C’est après son apprentissage de maréchal ferrant, forgeron, mécanicien, tourneur que mon oncle Emile, leur fils, né en 1902, construisit à La Croix Rouge, sa propre forge en 1924. Ce bâtiment, toujours visible, se distingue des autres parties de la maison par son toit en tuiles rouges. Un peu plus tard, il édifia sa propre maison sur la gauche, tout près de cette forge en direction de La Couture.
Face à l’actuel Garage AD Pro, on peut découvrir des blokhaus construits vers 1943. A cette époque, un casernement d’une centaine de soldats allemands était installé dans le bois des petites Landes. Ces soldats devaient assurer la défense de la baie de St Brieuc en cas de débarquement. Une ligne de chemin de fer avec des wagonnets sans doute tirés par des chevaux, avait été construite à partir de Saint-Pabu afin d’approvisionner le chantier en matériaux. C’est au croisement de cette voie de chemin de fer et de la Route départementale qu’un checkpoint avait été positionné afin de contrôler le passage. Une anecdote : ce fut dans la forge de mon oncle Emile, qui avait été en partie réquisitionnée pour des travaux de maintenance de l’occupant, qu’au printemps 1943, lors de son inspection du mur de l’Atlantique, le Maréchal Romel rencontra le Maréchal Ferrant Le Mounier !
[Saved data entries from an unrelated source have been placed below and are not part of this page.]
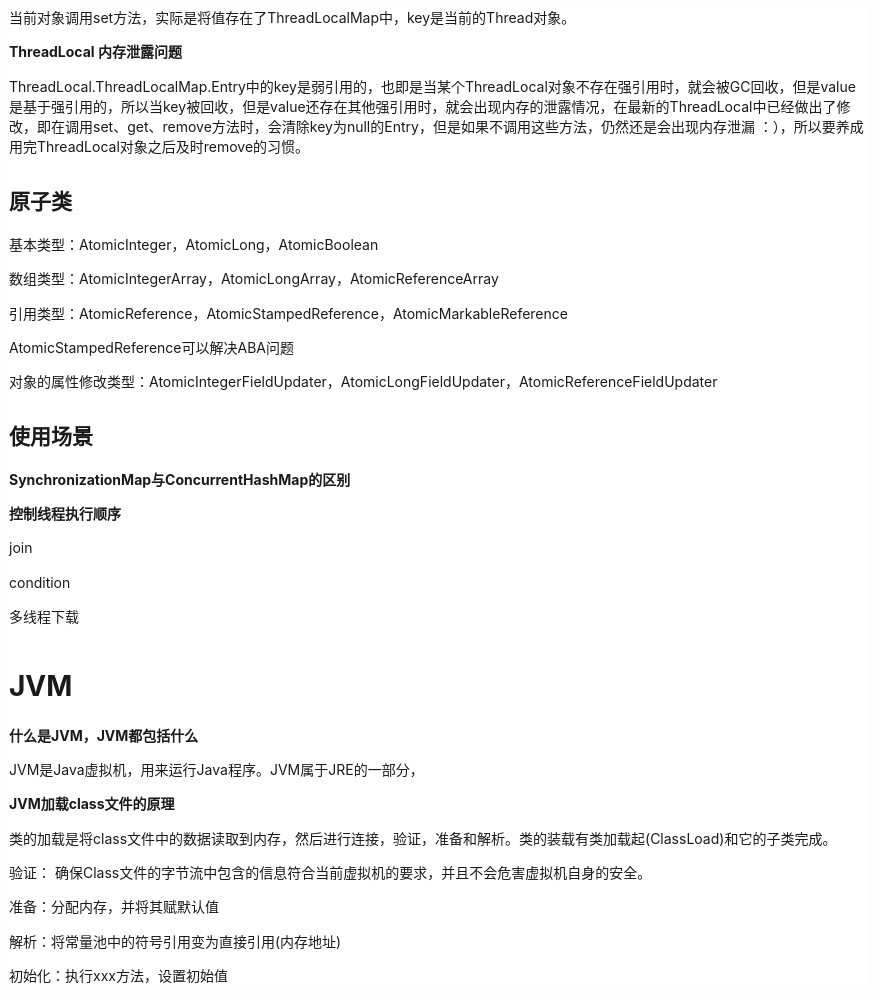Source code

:当前对象调用set方法，实际是将值存在了ThreadLocalMap中，key是当前的Thread对象。



 **ThreadLocal 内存泄露问题**

ThreadLocal.ThreadLocalMap.Entry中的key是弱引用的，也即是当某个ThreadLocal对象不存在强引用时，就会被GC回收，但是value是基于强引用的，所以当key被回收，但是value还存在其他强引用时，就会出现内存的泄露情况，在最新的ThreadLocal中已经做出了修改，即在调用set、get、remove方法时，会清除key为null的Entry，但是如果不调用这些方法，仍然还是会出现内存泄漏 ：），所以要养成用完ThreadLocal对象之后及时remove的习惯。



## **原子类**

基本类型：AtomicInteger，AtomicLong，AtomicBoolean

数组类型：AtomicIntegerArray，AtomicLongArray，AtomicReferenceArray

引用类型：AtomicReference，AtomicStampedReference，AtomicMarkableReference

AtomicStampedReference可以解决ABA问题

对象的属性修改类型：AtomicIntegerFieldUpdater，AtomicLongFieldUpdater，AtomicReferenceFieldUpdater



## 使用场景

**SynchronizationMap与ConcurrentHashMap的区别**



**控制线程执行顺序**

join

condition



多线程下载



# JVM



**什么是JVM，JVM都包括什么**

JVM是Java虚拟机，用来运行Java程序。JVM属于JRE的一部分，



**JVM加载class文件的原理**

类的加载是将class文件中的数据读取到内存，然后进行连接，验证，准备和解析。类的装载有类加载起(ClassLoad)和它的子类完成。

验证：  确保Class文件的字节流中包含的信息符合当前虚拟机的要求，并且不会危害虚拟机自身的安全。

准备：分配内存，并将其赋默认值

解析：将常量池中的符号引用变为直接引用(内存地址)

初始化：执行xxx方法，设置初始值
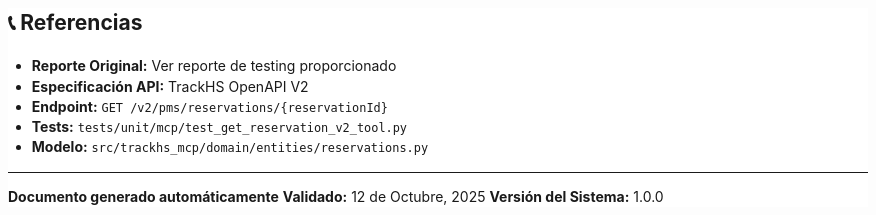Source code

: 
## 📞 Referencias

- **Reporte Original:** Ver reporte de testing proporcionado
- **Especificación API:** TrackHS OpenAPI V2
- **Endpoint:** `GET /v2/pms/reservations/{reservationId}`
- **Tests:** `tests/unit/mcp/test_get_reservation_v2_tool.py`
- **Modelo:** `src/trackhs_mcp/domain/entities/reservations.py`

---

**Documento generado automáticamente**
**Validado:** 12 de Octubre, 2025
**Versión del Sistema:** 1.0.0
En 1952, mes parents ont fait appel à l’entreprise locale pour une extension réalisée cette fois en grès de Fréhel. On distingue parfaitement la différence de couleur des matériaux utilisés, le grès de Fréhel étant rose plus foncé que celui d’Erquy.


Après avoir appris son métier de charron-charpentier chez M. Lucas à La Couture puis chez M. Thoreux à Fréhel, mon père, Jean Le Mounier, fit construire son propre atelier en 1928. Celui-ci fut complété en 1929 par l’installation d’une scie à grumes ! Il travaillait essentiellement pour le monde agricole à la construction de charrettes et plus tard de remorques avec des pneumatiques.

Les frères Emile et Jean Le Mounier créèrent chacun leur entreprise de battage au cours des années 30. Plus tard, dans les années 50, mon oncle développa l’activité sur tous les travaux agricoles. Quant à mon père Jean, il entreprit l’activité de défrichage des landes et des friches, nombreuses à cette époque. Ce fut vers 1963 qu’il ajouta l’activité de terrassement et intervint sur les différents chantiers de construction. A cette époque, nombreuses étaient les entreprises artisanales.
Le trafic routier devenant de plus en plus important sur la RD 34, le tracé de la voie fut modifié et la route élargie en 1967- 1968.
Ainsi est né le lieu-dit La Croix Rouge. Plusieurs constructions, maisons et ateliers ont été édifiés par la suite, à la fin des années 70, tout au long de cet axe très fréquenté et ont remplacé les landes d’ajoncs et de genêts.
Michel Le Mounier ( collaboration avec Jean et Annick ses frère et sœur, ainsi qu’Emile son cousin).